EVER ELUSIVE – A POST-DIGITAL INSTITUTION

Tuce Erel talks to Kristoffer Gansing

I would like to talk a bit about your background first. How did you start to engage with the field of new media art?

How I personally started to engage with new media art has to do with my background in film studies and also in film making. Back in Sweden I studied Film Studies at a university where they also allowed students to gain practical experience.
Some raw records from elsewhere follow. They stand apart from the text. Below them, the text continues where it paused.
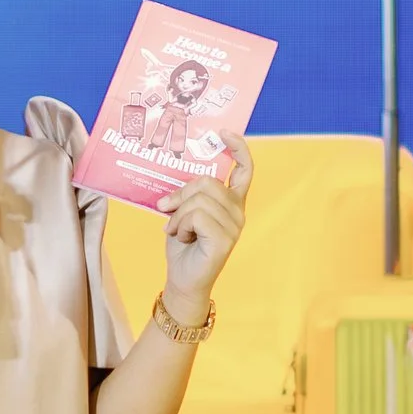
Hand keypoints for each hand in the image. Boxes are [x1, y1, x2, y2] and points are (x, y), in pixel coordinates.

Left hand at [155, 127, 252, 311]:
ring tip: (177, 231)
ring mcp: (234, 225)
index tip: (223, 133)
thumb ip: (187, 195)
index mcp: (231, 201)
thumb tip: (174, 189)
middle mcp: (238, 211)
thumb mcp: (183, 213)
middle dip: (181, 194)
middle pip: (207, 182)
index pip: (244, 169)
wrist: (183, 280)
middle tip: (168, 211)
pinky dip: (180, 226)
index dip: (238, 148)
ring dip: (178, 215)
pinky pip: (195, 216)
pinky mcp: (224, 239)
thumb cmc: (183, 245)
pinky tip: (182, 238)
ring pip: (198, 200)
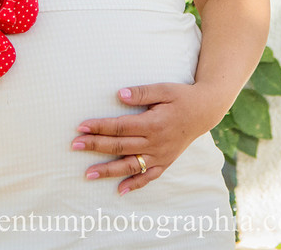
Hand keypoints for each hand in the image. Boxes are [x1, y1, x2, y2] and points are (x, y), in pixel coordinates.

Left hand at [72, 83, 223, 194]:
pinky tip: (119, 190)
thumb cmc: (182, 97)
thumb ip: (141, 93)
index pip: (120, 127)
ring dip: (108, 170)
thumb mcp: (164, 89)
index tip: (81, 127)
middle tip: (75, 145)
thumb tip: (119, 95)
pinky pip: (148, 177)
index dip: (99, 127)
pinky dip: (134, 184)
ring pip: (130, 166)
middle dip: (96, 146)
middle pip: (120, 146)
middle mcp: (155, 143)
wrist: (205, 111)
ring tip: (88, 174)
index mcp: (153, 123)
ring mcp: (160, 155)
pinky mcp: (165, 162)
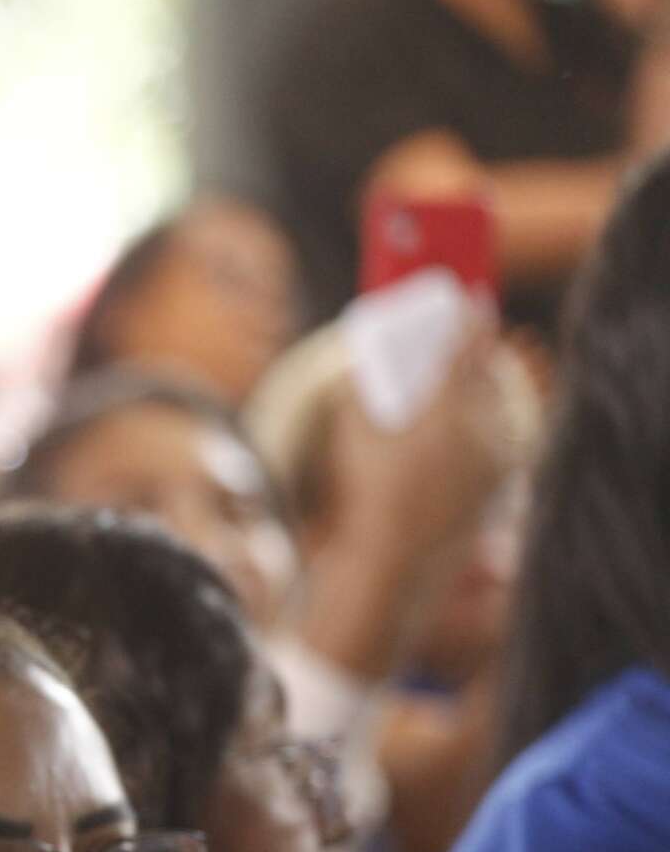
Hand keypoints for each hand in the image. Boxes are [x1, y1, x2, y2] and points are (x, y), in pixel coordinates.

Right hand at [328, 316, 519, 572]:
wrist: (394, 552)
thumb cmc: (364, 490)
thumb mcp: (351, 435)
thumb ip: (357, 393)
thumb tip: (361, 365)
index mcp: (440, 409)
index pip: (464, 350)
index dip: (470, 320)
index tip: (473, 299)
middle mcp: (475, 427)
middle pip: (486, 373)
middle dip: (481, 350)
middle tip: (475, 330)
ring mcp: (490, 453)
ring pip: (497, 404)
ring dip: (487, 384)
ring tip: (476, 372)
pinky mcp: (497, 477)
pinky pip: (500, 434)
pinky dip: (490, 418)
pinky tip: (478, 418)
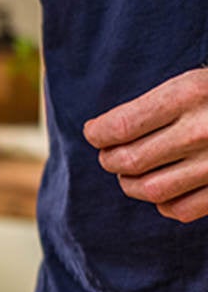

The teacher I had back then was from the San Francisco Art Institute. He had been taught by some great American underground experimental film-makers like George Kuchar, and taught us about others, like Stan Brakhage. All these people were experimenting with the materiality of the media in the experimental cinema scene of the 1960s. For me this scene was a precursor to the media art that came later. These people really liked to cross disciplines and were reflecting about the materiality of the medium they were working in. Stan Brakhage was scratching films and pasting things onto the film material. All this new media stuff came about at the end of 1990s when I was still a student, and it was quite big at my university in Sweden. They really tried to push for new media and IT to become part of our education. And as I was doing an MA in Cultural Production, I saw this link between the previous experimental cinema that I was interested in and the new net-art, where you also had this disruptive way of telling stories that was not only about linear narration, but also about reflecting on structural issues and the significance of the materiality of the medium.